▶ **YOUR INSTRUCTIONS**
Write out the complete data exactly as written.

▶ **DATA FOR THE TASK**
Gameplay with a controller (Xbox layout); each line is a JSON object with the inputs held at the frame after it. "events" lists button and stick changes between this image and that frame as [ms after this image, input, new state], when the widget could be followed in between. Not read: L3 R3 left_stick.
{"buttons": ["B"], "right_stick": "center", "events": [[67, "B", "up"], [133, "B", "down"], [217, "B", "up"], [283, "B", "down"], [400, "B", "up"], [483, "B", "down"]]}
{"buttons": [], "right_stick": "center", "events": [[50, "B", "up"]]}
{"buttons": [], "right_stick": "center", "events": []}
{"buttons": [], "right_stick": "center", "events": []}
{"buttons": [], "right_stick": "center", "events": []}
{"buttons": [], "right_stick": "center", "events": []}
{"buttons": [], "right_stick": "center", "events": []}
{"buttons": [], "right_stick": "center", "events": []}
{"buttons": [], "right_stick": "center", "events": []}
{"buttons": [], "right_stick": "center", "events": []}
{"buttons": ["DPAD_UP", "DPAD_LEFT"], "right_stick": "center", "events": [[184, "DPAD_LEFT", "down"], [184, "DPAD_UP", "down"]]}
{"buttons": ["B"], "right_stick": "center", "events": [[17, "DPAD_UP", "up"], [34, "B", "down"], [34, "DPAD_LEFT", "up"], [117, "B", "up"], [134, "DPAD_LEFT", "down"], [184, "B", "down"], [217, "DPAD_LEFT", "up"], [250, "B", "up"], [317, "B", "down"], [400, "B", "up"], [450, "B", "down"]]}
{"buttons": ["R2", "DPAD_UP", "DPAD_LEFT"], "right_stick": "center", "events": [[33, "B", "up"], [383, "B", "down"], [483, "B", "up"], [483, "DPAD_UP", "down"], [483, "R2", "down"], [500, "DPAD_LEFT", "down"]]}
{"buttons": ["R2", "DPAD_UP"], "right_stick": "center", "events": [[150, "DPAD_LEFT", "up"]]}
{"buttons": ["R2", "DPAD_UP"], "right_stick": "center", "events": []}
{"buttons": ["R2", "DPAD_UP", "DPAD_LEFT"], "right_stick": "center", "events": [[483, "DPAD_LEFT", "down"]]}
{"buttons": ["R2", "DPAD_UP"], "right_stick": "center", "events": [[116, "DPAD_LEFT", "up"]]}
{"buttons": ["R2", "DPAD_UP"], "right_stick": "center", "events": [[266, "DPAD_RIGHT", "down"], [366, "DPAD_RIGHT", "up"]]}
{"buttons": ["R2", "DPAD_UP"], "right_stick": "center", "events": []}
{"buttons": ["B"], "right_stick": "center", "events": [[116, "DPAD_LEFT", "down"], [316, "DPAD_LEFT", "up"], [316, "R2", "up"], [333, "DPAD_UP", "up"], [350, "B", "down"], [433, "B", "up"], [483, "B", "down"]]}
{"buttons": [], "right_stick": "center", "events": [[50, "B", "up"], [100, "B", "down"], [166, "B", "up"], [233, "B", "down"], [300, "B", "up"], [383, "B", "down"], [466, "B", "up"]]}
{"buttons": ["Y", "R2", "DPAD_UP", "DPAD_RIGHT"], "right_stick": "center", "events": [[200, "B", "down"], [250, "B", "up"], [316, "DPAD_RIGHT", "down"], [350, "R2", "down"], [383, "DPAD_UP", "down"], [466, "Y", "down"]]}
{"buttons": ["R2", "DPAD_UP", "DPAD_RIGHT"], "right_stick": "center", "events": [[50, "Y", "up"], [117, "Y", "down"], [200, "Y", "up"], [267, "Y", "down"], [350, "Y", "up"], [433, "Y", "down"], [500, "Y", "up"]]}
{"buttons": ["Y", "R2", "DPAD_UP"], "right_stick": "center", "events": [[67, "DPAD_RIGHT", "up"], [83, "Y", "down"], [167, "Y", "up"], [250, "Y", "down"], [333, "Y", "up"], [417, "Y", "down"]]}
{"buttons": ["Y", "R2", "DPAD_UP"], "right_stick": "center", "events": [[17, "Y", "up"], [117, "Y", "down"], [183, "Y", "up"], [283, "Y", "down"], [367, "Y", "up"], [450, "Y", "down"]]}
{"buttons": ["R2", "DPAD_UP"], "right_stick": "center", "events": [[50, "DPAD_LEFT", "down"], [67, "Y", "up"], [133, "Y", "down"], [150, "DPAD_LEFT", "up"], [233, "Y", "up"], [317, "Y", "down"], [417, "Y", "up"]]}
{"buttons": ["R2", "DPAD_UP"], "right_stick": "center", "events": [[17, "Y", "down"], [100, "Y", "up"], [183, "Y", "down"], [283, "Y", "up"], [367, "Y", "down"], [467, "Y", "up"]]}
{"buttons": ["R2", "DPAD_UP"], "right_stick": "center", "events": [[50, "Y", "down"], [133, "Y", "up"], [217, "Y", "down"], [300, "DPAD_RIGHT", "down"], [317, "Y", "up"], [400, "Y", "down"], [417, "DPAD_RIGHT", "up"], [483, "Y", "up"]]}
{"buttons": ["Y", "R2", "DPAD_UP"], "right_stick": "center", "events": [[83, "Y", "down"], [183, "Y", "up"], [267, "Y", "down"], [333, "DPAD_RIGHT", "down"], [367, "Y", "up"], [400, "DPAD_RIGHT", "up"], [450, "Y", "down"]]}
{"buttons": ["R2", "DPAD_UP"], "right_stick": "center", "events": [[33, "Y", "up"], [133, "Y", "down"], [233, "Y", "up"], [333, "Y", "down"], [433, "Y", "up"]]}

▶ **OUTPUT OF THE EXERCISE**
Gameplay with a controller (Xbox layout); each line is a JSON object with the inputs held at the frame after it. "events" lists button and stick changes between this image and that frame as [ms after this image, input, new state], when the widget could be followed in between. Not read: L3 R3 left_stick.
{"buttons": ["B"], "right_stick": "center", "events": [[67, "B", "up"], [133, "B", "down"], [217, "B", "up"], [283, "B", "down"], [400, "B", "up"], [483, "B", "down"]]}
{"buttons": [], "right_stick": "center", "events": [[50, "B", "up"]]}
{"buttons": [], "right_stick": "center", "events": []}
{"buttons": [], "right_stick": "center", "events": []}
{"buttons": [], "right_stick": "center", "events": []}
{"buttons": [], "right_stick": "center", "events": []}
{"buttons": [], "right_stick": "center", "events": []}
{"buttons": [], "right_stick": "center", "events": []}
{"buttons": [], "right_stick": "center", "events": []}
{"buttons": [], "right_stick": "center", "events": []}
{"buttons": ["DPAD_UP", "DPAD_LEFT"], "right_stick": "center", "events": [[184, "DPAD_LEFT", "down"], [184, "DPAD_UP", "down"]]}
{"buttons": ["B"], "right_stick": "center", "events": [[17, "DPAD_UP", "up"], [34, "B", "down"], [34, "DPAD_LEFT", "up"], [117, "B", "up"], [134, "DPAD_LEFT", "down"], [184, "B", "down"], [217, "DPAD_LEFT", "up"], [250, "B", "up"], [317, "B", "down"], [400, "B", "up"], [450, "B", "down"]]}
{"buttons": ["R2", "DPAD_UP", "DPAD_LEFT"], "right_stick": "center", "events": [[33, "B", "up"], [383, "B", "down"], [483, "B", "up"], [483, "DPAD_UP", "down"], [483, "R2", "down"], [500, "DPAD_LEFT", "down"]]}
{"buttons": ["R2", "DPAD_UP"], "right_stick": "center", "events": [[150, "DPAD_LEFT", "up"]]}
{"buttons": ["R2", "DPAD_UP"], "right_stick": "center", "events": []}
{"buttons": ["R2", "DPAD_UP", "DPAD_LEFT"], "right_stick": "center", "events": [[483, "DPAD_LEFT", "down"]]}
{"buttons": ["R2", "DPAD_UP"], "right_stick": "center", "events": [[116, "DPAD_LEFT", "up"]]}
{"buttons": ["R2", "DPAD_UP"], "right_stick": "center", "events": [[266, "DPAD_RIGHT", "down"], [366, "DPAD_RIGHT", "up"]]}
{"buttons": ["R2", "DPAD_UP"], "right_stick": "center", "events": []}
{"buttons": ["B"], "right_stick": "center", "events": [[116, "DPAD_LEFT", "down"], [316, "DPAD_LEFT", "up"], [316, "R2", "up"], [333, "DPAD_UP", "up"], [350, "B", "down"], [433, "B", "up"], [483, "B", "down"]]}
{"buttons": [], "right_stick": "center", "events": [[50, "B", "up"], [100, "B", "down"], [166, "B", "up"], [233, "B", "down"], [300, "B", "up"], [383, "B", "down"], [466, "B", "up"]]}
{"buttons": ["Y", "R2", "DPAD_UP", "DPAD_RIGHT"], "right_stick": "center", "events": [[200, "B", "down"], [250, "B", "up"], [316, "DPAD_RIGHT", "down"], [350, "R2", "down"], [383, "DPAD_UP", "down"], [466, "Y", "down"]]}
{"buttons": ["R2", "DPAD_UP", "DPAD_RIGHT"], "right_stick": "center", "events": [[50, "Y", "up"], [117, "Y", "down"], [200, "Y", "up"], [267, "Y", "down"], [350, "Y", "up"], [433, "Y", "down"], [500, "Y", "up"]]}
{"buttons": ["Y", "R2", "DPAD_UP"], "right_stick": "center", "events": [[67, "DPAD_RIGHT", "up"], [83, "Y", "down"], [167, "Y", "up"], [250, "Y", "down"], [333, "Y", "up"], [417, "Y", "down"]]}
{"buttons": ["Y", "R2", "DPAD_UP"], "right_stick": "center", "events": [[17, "Y", "up"], [117, "Y", "down"], [183, "Y", "up"], [283, "Y", "down"], [367, "Y", "up"], [450, "Y", "down"]]}
{"buttons": ["R2", "DPAD_UP"], "right_stick": "center", "events": [[50, "DPAD_LEFT", "down"], [67, "Y", "up"], [133, "Y", "down"], [150, "DPAD_LEFT", "up"], [233, "Y", "up"], [317, "Y", "down"], [417, "Y", "up"]]}
{"buttons": ["R2", "DPAD_UP"], "right_stick": "center", "events": [[17, "Y", "down"], [100, "Y", "up"], [183, "Y", "down"], [283, "Y", "up"], [367, "Y", "down"], [467, "Y", "up"]]}
{"buttons": ["R2", "DPAD_UP"], "right_stick": "center", "events": [[50, "Y", "down"], [133, "Y", "up"], [217, "Y", "down"], [300, "DPAD_RIGHT", "down"], [317, "Y", "up"], [400, "Y", "down"], [417, "DPAD_RIGHT", "up"], [483, "Y", "up"]]}
{"buttons": ["Y", "R2", "DPAD_UP"], "right_stick": "center", "events": [[83, "Y", "down"], [183, "Y", "up"], [267, "Y", "down"], [333, "DPAD_RIGHT", "down"], [367, "Y", "up"], [400, "DPAD_RIGHT", "up"], [450, "Y", "down"]]}
{"buttons": ["R2", "DPAD_UP"], "right_stick": "center", "events": [[33, "Y", "up"], [133, "Y", "down"], [233, "Y", "up"], [333, "Y", "down"], [433, "Y", "up"]]}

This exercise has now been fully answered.